Essential oils have recently gained much attention for their natural properties and amazing essential scents. Normally, the mechanism by which essential oils exert their effectiveness against bacteria lies in many points. In more detail, an attack on a bacterial cellular membrane is one of the most main ways that acts against bacteria; for example, thymol from thyme oil and oregano from oregano oil have the ability to combine with bacterial membranes, changing integrity and leading to leakage of the cytoplasm.
I will use an egg incubator for creating a sterile, dark, and heated environment that is favorable for mold to grow. Set the incubator to 93.6° F. My research indicated between 40°F and 140°F was the best temperature range for mold growth, so I set it right in the middle. In the video I watched, the lady did the same experiment; however, she used an insulated bag and a heating lamp for her heated sterile environment.

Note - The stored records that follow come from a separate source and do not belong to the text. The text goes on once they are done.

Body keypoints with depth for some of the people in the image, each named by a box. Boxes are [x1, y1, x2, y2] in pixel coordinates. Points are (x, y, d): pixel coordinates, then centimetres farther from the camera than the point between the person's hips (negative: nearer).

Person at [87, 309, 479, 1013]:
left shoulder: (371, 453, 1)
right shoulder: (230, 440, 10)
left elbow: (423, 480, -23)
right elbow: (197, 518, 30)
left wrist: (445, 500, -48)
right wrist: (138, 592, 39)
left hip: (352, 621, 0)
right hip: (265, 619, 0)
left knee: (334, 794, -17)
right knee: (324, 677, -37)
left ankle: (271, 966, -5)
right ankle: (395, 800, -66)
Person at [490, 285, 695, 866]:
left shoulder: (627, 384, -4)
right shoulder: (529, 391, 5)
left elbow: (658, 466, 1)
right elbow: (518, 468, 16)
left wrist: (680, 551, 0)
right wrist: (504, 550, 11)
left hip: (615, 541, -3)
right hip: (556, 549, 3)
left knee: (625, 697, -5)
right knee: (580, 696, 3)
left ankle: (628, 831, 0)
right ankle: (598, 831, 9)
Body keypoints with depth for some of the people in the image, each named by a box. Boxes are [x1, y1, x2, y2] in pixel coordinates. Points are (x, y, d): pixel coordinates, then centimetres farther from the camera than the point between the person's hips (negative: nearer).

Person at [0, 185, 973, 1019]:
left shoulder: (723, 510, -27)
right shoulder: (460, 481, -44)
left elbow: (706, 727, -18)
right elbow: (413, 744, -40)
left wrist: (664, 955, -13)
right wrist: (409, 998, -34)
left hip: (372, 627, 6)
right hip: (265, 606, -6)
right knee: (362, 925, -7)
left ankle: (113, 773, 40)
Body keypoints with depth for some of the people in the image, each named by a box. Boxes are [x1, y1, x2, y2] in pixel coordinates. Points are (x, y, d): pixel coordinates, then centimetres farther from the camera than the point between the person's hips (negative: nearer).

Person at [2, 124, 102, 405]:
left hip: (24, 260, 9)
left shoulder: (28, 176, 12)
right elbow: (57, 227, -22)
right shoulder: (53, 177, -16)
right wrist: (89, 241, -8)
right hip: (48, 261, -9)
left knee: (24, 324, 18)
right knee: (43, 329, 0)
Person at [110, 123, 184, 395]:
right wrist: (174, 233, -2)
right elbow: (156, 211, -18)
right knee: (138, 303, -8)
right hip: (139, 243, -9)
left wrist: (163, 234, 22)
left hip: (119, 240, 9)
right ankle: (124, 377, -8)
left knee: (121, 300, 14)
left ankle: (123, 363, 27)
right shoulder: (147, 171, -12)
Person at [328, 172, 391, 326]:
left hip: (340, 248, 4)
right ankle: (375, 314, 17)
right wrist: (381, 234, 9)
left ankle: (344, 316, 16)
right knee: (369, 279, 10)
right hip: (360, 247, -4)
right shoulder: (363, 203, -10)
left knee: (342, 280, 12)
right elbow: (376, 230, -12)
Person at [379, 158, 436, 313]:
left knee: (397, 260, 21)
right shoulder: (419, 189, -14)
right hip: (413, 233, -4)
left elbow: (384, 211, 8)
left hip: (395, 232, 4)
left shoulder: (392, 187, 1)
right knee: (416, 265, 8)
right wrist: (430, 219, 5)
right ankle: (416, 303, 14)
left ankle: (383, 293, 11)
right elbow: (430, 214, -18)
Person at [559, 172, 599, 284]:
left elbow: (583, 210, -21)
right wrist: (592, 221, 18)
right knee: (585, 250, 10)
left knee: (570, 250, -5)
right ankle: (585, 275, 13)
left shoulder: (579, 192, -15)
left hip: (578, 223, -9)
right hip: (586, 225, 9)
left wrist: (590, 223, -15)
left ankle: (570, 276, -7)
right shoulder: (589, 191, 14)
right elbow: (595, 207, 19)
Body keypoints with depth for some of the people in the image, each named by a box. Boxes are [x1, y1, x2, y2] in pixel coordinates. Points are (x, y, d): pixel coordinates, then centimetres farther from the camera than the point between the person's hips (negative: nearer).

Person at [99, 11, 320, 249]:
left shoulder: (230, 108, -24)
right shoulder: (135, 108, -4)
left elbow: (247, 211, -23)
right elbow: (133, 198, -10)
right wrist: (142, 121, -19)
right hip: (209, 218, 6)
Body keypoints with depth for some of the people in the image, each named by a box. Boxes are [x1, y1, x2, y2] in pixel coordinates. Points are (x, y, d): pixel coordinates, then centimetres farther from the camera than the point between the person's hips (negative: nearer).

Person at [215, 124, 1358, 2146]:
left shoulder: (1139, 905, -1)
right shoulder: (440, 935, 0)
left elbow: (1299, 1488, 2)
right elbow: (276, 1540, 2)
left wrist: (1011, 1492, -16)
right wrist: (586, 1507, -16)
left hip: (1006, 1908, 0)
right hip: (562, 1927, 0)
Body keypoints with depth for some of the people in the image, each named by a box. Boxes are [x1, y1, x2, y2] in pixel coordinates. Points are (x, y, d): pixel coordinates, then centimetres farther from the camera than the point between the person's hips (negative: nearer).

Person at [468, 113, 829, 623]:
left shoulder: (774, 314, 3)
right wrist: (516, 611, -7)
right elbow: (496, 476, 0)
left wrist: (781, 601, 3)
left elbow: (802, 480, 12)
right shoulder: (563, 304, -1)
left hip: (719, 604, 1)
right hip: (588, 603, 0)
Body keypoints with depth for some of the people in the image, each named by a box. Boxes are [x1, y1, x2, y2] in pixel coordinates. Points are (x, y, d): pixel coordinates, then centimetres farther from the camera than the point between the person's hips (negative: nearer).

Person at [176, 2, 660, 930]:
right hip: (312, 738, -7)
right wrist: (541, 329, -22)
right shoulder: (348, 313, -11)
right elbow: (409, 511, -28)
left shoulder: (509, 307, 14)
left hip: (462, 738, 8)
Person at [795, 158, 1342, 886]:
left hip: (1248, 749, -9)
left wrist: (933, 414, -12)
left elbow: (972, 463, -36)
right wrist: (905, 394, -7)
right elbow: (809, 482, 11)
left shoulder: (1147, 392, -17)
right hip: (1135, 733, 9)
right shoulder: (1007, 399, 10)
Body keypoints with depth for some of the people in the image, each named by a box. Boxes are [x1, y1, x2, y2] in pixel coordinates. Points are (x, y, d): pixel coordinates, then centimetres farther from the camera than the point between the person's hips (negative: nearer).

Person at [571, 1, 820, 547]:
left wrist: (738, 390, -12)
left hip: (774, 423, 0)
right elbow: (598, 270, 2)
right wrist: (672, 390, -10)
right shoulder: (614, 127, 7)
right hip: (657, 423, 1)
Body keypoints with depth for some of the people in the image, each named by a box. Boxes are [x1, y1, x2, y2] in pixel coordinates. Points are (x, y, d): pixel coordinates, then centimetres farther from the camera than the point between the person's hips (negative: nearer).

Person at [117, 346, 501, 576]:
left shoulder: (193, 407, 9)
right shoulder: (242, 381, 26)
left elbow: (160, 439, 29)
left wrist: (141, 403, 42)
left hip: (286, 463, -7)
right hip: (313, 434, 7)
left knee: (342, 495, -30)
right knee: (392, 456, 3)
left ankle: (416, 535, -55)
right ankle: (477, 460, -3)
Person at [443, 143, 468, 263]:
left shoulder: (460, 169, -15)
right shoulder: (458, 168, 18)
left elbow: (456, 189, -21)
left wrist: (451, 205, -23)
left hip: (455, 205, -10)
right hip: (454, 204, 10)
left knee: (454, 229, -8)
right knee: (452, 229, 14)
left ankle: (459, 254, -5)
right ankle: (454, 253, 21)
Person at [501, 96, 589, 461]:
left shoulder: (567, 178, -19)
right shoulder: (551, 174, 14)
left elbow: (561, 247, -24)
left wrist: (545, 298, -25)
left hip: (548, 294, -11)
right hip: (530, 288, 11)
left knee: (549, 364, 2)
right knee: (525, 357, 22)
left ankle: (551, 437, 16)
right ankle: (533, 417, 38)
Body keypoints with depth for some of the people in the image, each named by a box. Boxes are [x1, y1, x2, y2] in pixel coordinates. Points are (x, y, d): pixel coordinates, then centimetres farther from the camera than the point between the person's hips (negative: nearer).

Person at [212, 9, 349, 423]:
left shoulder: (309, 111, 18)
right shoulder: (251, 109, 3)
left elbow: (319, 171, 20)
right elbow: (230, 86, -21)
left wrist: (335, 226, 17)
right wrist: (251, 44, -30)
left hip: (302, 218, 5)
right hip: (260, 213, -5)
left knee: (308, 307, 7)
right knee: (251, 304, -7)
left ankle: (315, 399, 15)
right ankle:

Day one of observation, dated February 2nd, showed no visible signs of mold growth or reaction to the essential oils. The same results happened on the second day as well, with no noticeable changes in the bacteria. My research showed that mold could take anywhere from two to six days to appear, so I continued to observe my samples daily. I also learned that the least exposure to light is necessary to keep the environment ideal for mold growth, so the incubator was kept in a dark environment for most of the time; it only had an exposure with the light when I checked on it and at the time in which I videoed it.
On the third day, I analyzed if there had been any change in the conditions of the petri dishes. I closely examined the petri dishes. I was expecting at least some indications of bacterial growth, but still, nothing visible appeared. I wanted to investigate further, so I took my dad's handheld microscope to take a closer look if there are any living organisms present in the petri dishes. I carefully observed the samples under the microscope; I found that there were absolutely no signs of bacterial colonies or any other living organisms in the petri dishes.
That just leaves me with two options: either the essential oils had actually killed the bacteria or I didn't transfer enough bacteria into the petri dishes to begin with. I put a penny of bacteria in the petri dishes at the start of the experiment, as one could have seen in the video. Therefore, all in all, the essentials did their magic, and hence my experiment turned out to be successful.
These results, from my experiment, indeed indicate that essential oils may contain antibacterial properties and tend to prevent the growth of the bacteria. Such a phenomenon develops the concept of using essential oil as a plant-based alternative for chemical disinfection. The chemicals generally used in disinfection are ethanol-ethanol, hydrogen peroxide, quaternary ammonium compounds-quats, and phenolic compounds aldehydes.
So why, after knowing this, do we not use essential oils as a disinfectant? In my findings, I found some reasons why we don't hear these are some examples: lack of consistency and standardization. Slower and less potent action against antimicrobial agents, narrow spectrum of effectiveness. Safety Factors: because many essential oils are highly concentrated and may irritate the skin, cause allergic reactions, or create respiratory problems; cost and availability; stability and shelf life. With increased exposure to heat, light, or air over time, the potency of essential oils is usually degraded. Disinfecting chemicals like bleach or alcohol-based solutions have a longer shelf life and remain stable over long periods.